Being overweight, hyperlipidemia, hypertension, type II diabetes
mellitus(DM) or high blood sugar, and glucose intolerances are all clinical disorders
collectively referred to as the metabolic syndrome (MetS). MetS affects multiple
systems in the body, including cardiovascular, endocrine, urinary, nervous, and
gastrointestinal systems. Atherosclerosis risk is increased by chronic inflammation and
vascular endothelial dysfunction, which are both closely related to MetS. The risk of
cardiovascular illnesses, the world's leading cause of mortality, is also increased by
metabolic syndrome. Cancers such as the endometrium, breast, colon, liver,
gallbladder, oesophageal, pancreas, kidney, and prostate, also chronic kidney disease,
IBD (idiopathic inflammatory bowel disease), chronic gastritis, and dysplasia, are all
caused by MetS enhanced by abdominal obesity, dyslipidemia, and poor glucose
control. Besides, those with normal glucose metabolism are more likely to develop
various peripheral nerve issues related to MetS. There is a connection between MetS
and a number of cognitive deficiencies. Endocrine-disrupting substances (EDS) also
have a detrimental effect on human health, which includes their influence on metabolic
procedures. The gold standard for non-invasive pancreatic fat quantification is
magnetic resonance spectroscopy (MRS). Anthropometry is quickly and accurately
assessed on a wide scale by three-dimensional (3D) body surface scanners (BS).
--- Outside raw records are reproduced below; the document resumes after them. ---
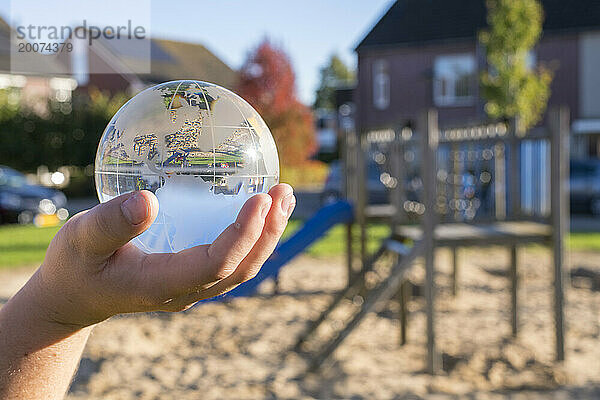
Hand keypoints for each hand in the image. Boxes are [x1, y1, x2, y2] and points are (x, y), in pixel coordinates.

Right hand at [28, 183, 294, 328]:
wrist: (75, 296)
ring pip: (242, 268)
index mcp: (162, 283)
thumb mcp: (80, 239)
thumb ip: (110, 223)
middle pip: (241, 268)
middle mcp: (185, 291)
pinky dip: (252, 237)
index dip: (244, 234)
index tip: (260, 199)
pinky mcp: (193, 278)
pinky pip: (231, 261)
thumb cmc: (74, 265)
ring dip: (267, 235)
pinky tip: (257, 210)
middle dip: (268, 233)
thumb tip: (148, 200)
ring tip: (284, 198)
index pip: (216, 264)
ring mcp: (192, 288)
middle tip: (284, 192)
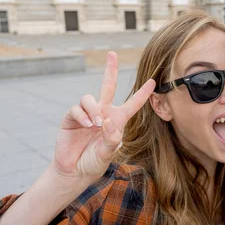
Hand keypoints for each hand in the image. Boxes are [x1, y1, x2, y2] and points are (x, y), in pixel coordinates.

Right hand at [53, 52, 154, 182]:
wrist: (74, 171)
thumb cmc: (94, 163)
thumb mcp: (107, 154)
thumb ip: (110, 140)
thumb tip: (108, 122)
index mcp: (117, 121)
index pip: (132, 104)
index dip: (143, 94)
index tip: (153, 81)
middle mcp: (103, 113)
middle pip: (107, 86)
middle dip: (110, 69)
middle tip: (112, 54)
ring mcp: (86, 114)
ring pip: (89, 98)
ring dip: (93, 109)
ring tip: (95, 124)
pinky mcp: (71, 118)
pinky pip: (77, 109)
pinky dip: (82, 116)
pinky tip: (86, 126)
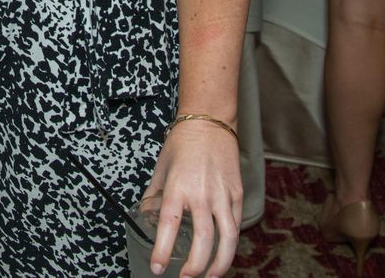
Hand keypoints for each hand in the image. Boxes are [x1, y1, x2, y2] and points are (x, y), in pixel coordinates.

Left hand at [144, 120, 241, 276]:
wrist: (209, 122)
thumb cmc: (182, 143)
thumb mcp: (161, 168)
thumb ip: (154, 195)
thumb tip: (146, 216)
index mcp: (178, 187)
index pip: (169, 225)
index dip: (163, 250)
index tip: (158, 267)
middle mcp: (202, 194)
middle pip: (203, 240)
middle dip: (195, 267)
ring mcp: (223, 195)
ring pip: (227, 239)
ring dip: (219, 264)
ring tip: (209, 277)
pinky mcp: (237, 194)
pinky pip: (236, 225)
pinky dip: (231, 244)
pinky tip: (223, 254)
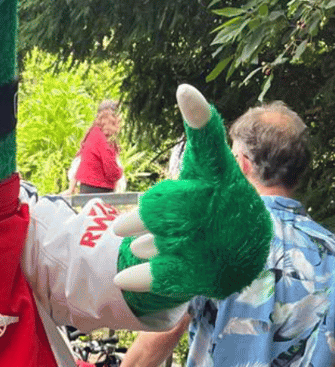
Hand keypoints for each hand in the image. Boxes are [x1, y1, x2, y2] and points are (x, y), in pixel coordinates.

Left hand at [112, 85, 271, 307]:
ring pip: (163, 240)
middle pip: (166, 207)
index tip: (184, 90)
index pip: (207, 142)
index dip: (197, 115)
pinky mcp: (202, 272)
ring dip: (146, 241)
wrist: (244, 244)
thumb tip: (185, 88)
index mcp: (213, 174)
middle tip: (123, 227)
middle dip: (145, 216)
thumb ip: (198, 126)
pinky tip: (123, 278)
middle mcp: (211, 208)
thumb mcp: (205, 161)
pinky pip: (167, 275)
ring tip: (136, 244)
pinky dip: (143, 277)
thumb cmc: (215, 195)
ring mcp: (208, 241)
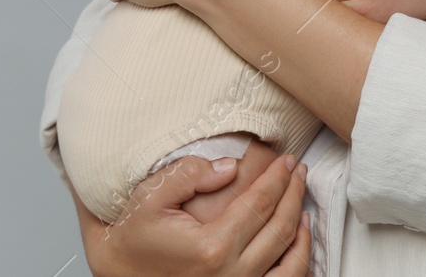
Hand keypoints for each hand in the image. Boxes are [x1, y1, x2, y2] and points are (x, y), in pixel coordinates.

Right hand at [78, 152, 311, 276]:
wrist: (121, 273)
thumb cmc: (134, 238)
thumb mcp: (150, 197)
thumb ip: (189, 174)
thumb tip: (230, 166)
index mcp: (212, 247)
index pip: (259, 204)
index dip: (278, 178)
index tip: (288, 160)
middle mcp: (231, 275)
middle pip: (280, 229)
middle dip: (295, 194)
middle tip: (299, 170)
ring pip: (290, 263)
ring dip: (302, 230)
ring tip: (303, 203)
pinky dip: (298, 262)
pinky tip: (296, 242)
Indicators of waist circumference, sagittal diameter, and body weight are strongly
correlated with areas of deep abdominal adipose tissue in both sexes. Each system
listed above is examined in this chapter in relation to MetS, new diagnostic insights are
presented, and pathogenesis and consequences that were not identified and treated as
early on are summarized.
Keywords: Abdominal obesity, BMI, Metabolic syndrome, Neuropathy.